- [Task goal] From the entries below, copy out every line with "человек" in it.

- [Exercise materials]
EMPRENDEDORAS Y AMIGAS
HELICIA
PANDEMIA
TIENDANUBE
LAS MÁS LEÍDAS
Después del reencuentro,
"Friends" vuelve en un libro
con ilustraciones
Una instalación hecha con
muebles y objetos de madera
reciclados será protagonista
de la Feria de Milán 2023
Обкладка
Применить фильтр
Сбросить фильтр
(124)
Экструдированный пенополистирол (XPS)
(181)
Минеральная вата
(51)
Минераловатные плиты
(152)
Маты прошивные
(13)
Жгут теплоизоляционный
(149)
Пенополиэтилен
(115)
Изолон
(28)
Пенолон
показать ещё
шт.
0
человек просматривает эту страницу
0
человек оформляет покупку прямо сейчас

- [Result]
человек просматривает эту страницу
человек оформляет покупку прямо сейчас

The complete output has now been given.